Problem to work on: Rewrite the lines below, replacing every "personal data" with "private data" and leaving everything else unchanged. Omit the pictures from your answer.

Supplied material:
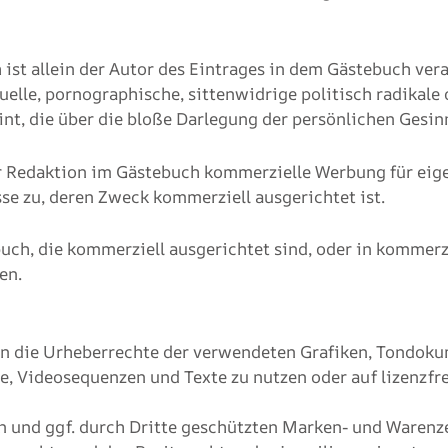
 ist allein der Autor des Eintrages in dem Gästebuch ver
uelle, pornographische, sittenwidrige politisch radikale 
nt, die über die bloße Darlegung der persönlichen Gesi
 Redaktion im Gästebuch kommerzielle Werbung für eigen
sse zu, deren Zweck kommerziell ausgerichtet ist.
ebuch, die kommerziell ausgerichtet sind, oder in kommer
en.
ionen die Urheberrechte der verwendeten Grafiken, Tondo
te, Videosequenzen und Texte zu nutzen oder auf lizenzf
n und ggf. durch Dritte geschützten Marken- und Warenz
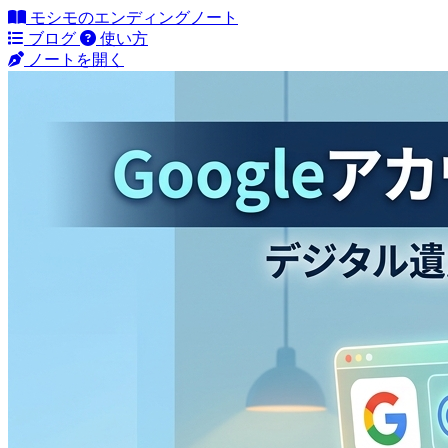
モシモのエンディングノート
ブログ
使い方
ノートを開く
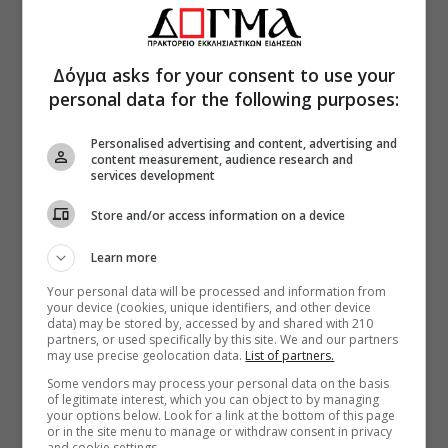
Δόγμα asks for your consent to use your
personal data for the following purposes:
Personalised advertising and content, advertising and
content measurement, audience research and
services development
Store and/or access information on a device
Learn more
Your personal data will be processed and information from
your device (cookies, unique identifiers, and other device
data) may be stored by, accessed by and shared with 210
partners, or used specifically by this site. We and our partners
may use precise geolocation data.
List of partners.
Some vendors may process your personal data on the basis
of legitimate interest, which you can object to by managing
your options below. Look for a link at the bottom of this page
or in the site menu to manage or withdraw consent in privacy
and cookie settings.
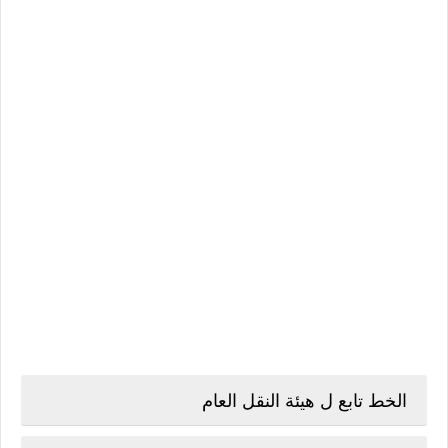
الخط تابع ل هيئة النقل العام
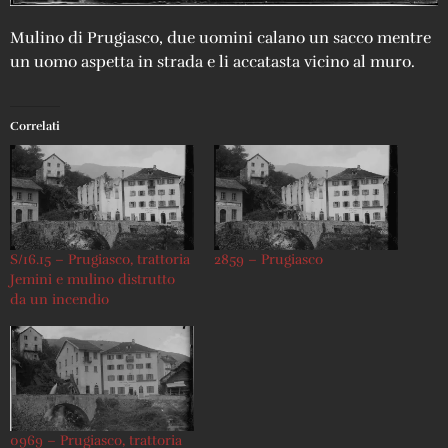
Mulino di Prugiasco, due uomini calano un sacco mentre
un uomo aspetta in strada e li accatasta vicino al muro.
Correlati
S/16.15 – Prugiasco, trattoria
2859 – Prugiasco
Jemini e mulino distrutto
da un incendio
0969 – Prugiasco, trattoria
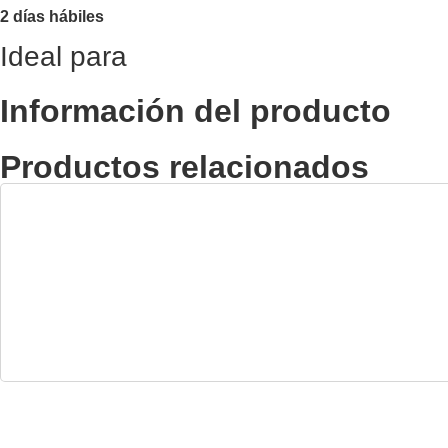
2 días hábiles
Ideal para
Información del producto
Productos relacionados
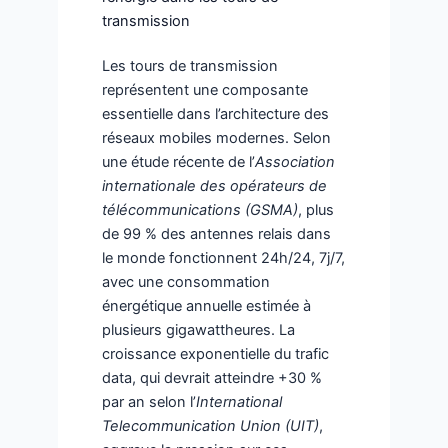
transmission
Les tours de transmission
représentent une composante
essentielle dans l’architecture des
réseaux mobiles modernes. Selon
une étude récente de l’
Association
internationale des opérateurs de
télécommunications (GSMA)
, plus
de 99 % des antennes relais dans
le monde fonctionnent 24h/24, 7j/7,
avec une consommation
énergétique annuelle estimée à
plusieurs gigawattheures. La
croissance exponentielle du trafic
data, qui devrait atteindre +30 %
par an selon l’
International
Telecommunication Union (UIT)
,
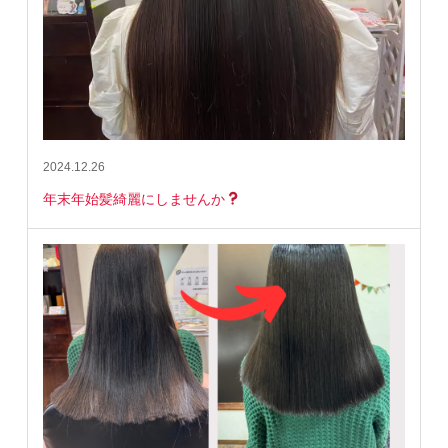
2024.12.26
年末年始髪綺麗にしませんか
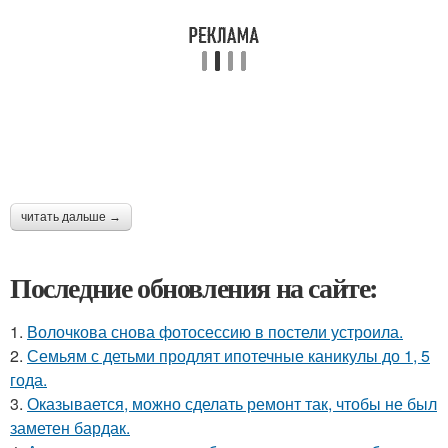
читать дальше →
Последние обновления на сайте:
1.
Волочкова снова фотосессию в постели устроила.
2.
Семьям с детьми продлят ипотечные каникулы до 1, 5
года.
3.
Оказывается, можно сделать ремонт так, чтобы не был
заметен бардак.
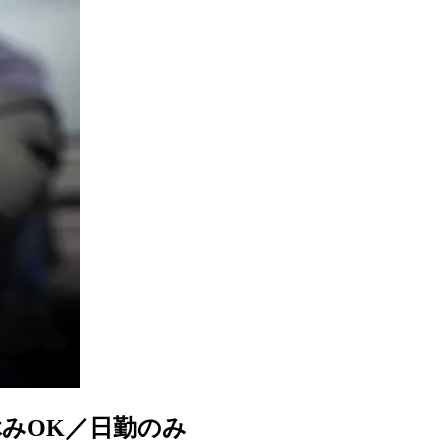
休みOK／日勤のみ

Written solution:
 ist allein der Autor des Eintrages in dem Gästebuch ver
uelle, pornographische, sittenwidrige politisch radikale 
nt, die über die bloße Darlegung der persönlichen Gesi
 Redaktion im Gästebuch kommerzielle Werbung für eigen
sse zu, deren Zweck kommerziell ausgerichtet ist.
ebuch, die kommerziell ausgerichtet sind, oder in kommer
en.
ionen die Urheberrechte der verwendeten Grafiken, Tondo
te, Videosequenzen und Texte zu nutzen oder auf lizenzf
n und ggf. durch Dritte geschützten Marken- und Warenz
モシモのエンディングノート
ブログ
使い方
ノートを開く
Δόγμα asks for your consent to use your
private data for the following purposes:
Personalised advertising and content, advertising and
content measurement, audience research and
services development
Store and/or access information on a device
Learn more
Your private data will be processed and information from
your device (cookies, unique identifiers, and other device
data) may be stored by, accessed by and shared with 210
partners, or used specifically by this site. We and our partners
may use precise geolocation data.
List of partners.
Some vendors may process your private data on the basis
of legitimate interest, which you can object to by managing
your options below. Look for a link at the bottom of this page
or in the site menu to manage or withdraw consent in privacy
and cookie settings.
الخط تابع ل هيئة النقل العام
Mulino di Prugiasco, due uomini calano un sacco mentre
un uomo aspetta in strada e li accatasta vicino al muro.
Correlati
S/16.15 – Prugiasco, trattoria
2859 – Prugiasco
Jemini e mulino distrutto
da un incendio
0969 – Prugiasco, trattoria
2 días hábiles
Ideal para
Información del producto
Productos relacionados
transmission
Les tours de transmission
représentent une composante
essentielle dans l’architecture des
réseaux mobiles modernes. Selon
une étude récente de l’
Association
internationale des opérateurs de
télécommunications (GSMA)
, plus
de 99 % des antennes relais dans
le monde fonctionnent 24h/24, 7j/7,
avec une consommation
énergétique annuelle estimée à
plusieurs gigawattheures. La
croissance exponentielle du trafic
data, qui devrait atteindre +30 %
par an selon l’
International
Telecommunication Union (UIT)
,
2024.12.26
年末年始髪綺麗にしませんか
читать дальше →
Последние обновления на сайте:
1.
Волочкова снова фотосессию в постели устроила.
2.
Семьям с детьми продлят ипотечные каникулы до 1, 5
года.
3.
Оказывается, можно сделать ремонт так, чтобы не был
заметен бардак.
休みOK／日勤のみ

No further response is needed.